**Provided material:**
════

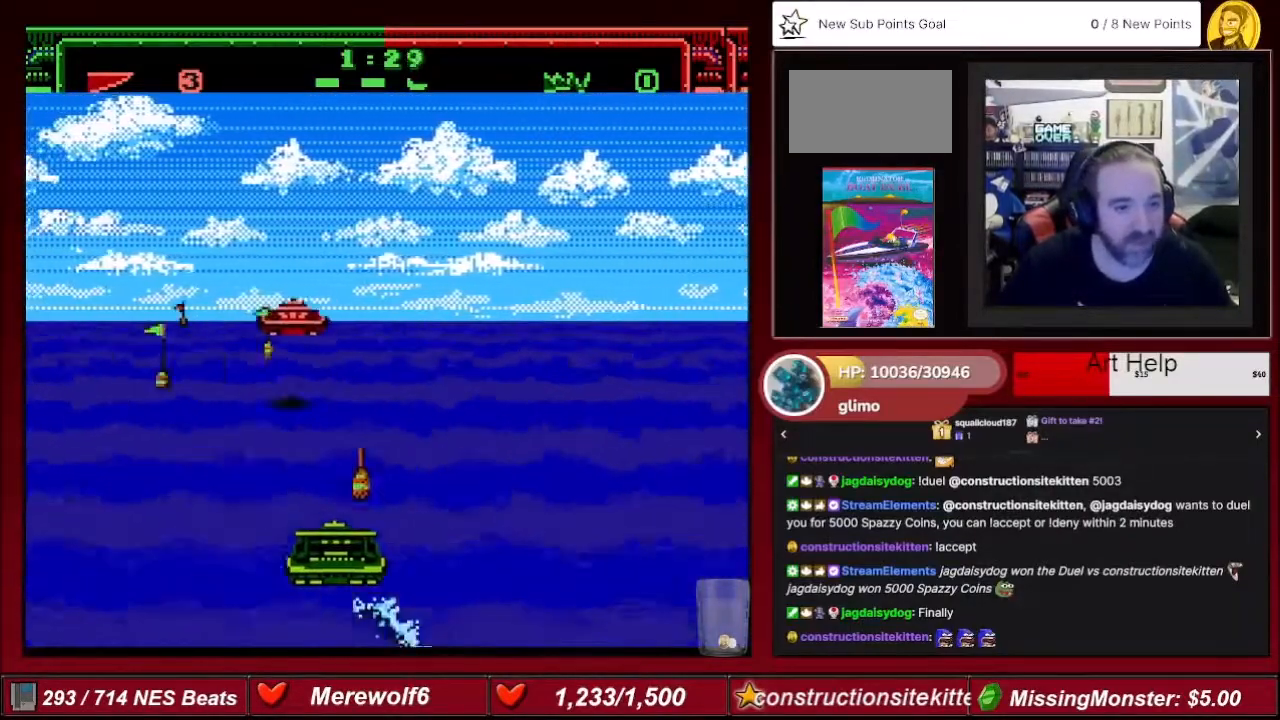
{"buttons": ["A"], "events": [[400, "DPAD_LEFT", "up"]]}
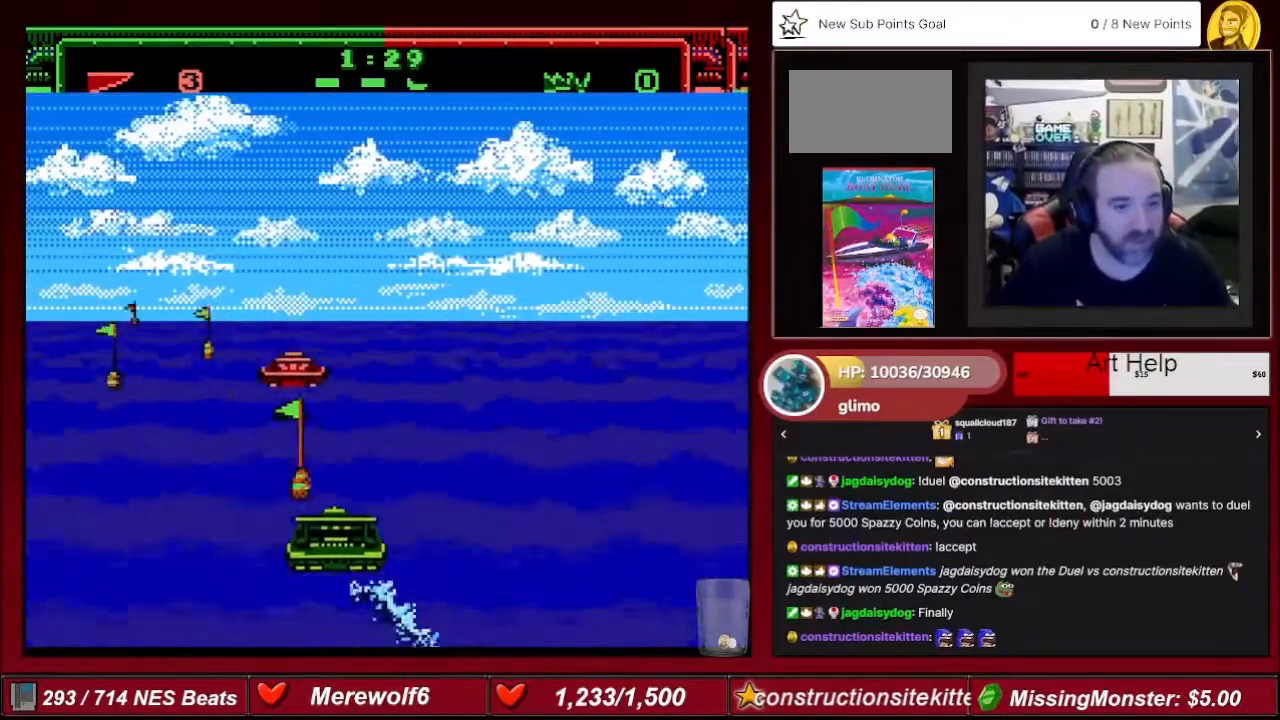
{"buttons": ["A"], "events": [[234, "DPAD_RIGHT", "down"], [467, "DPAD_RIGHT", "up"]]}
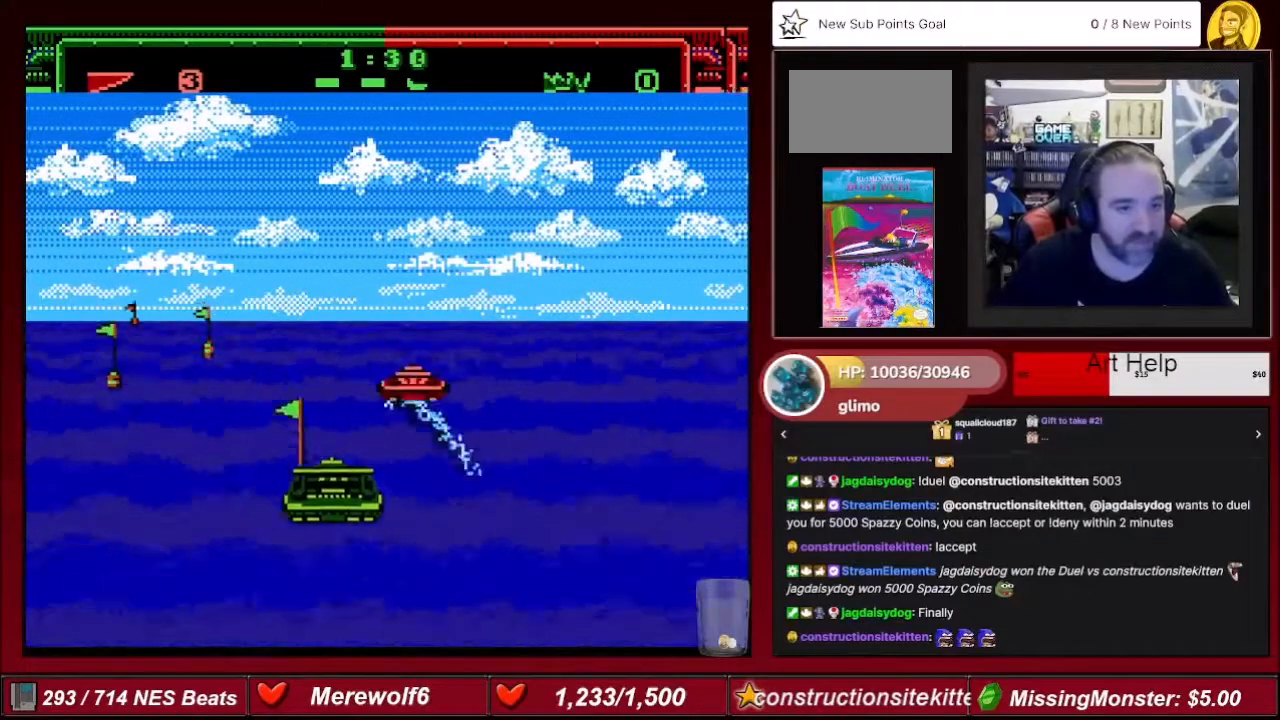
{"buttons": ["A"], "events": []}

════

Nothing but the pictures is to be left out; repeat the data exactly.

**Task response:**
{"buttons": ["A"], "events": [[400, "DPAD_LEFT", "up"]]}
{"buttons": ["A"], "events": [[234, "DPAD_RIGHT", "down"], [467, "DPAD_RIGHT", "up"]]}
{"buttons": ["A"], "events": []}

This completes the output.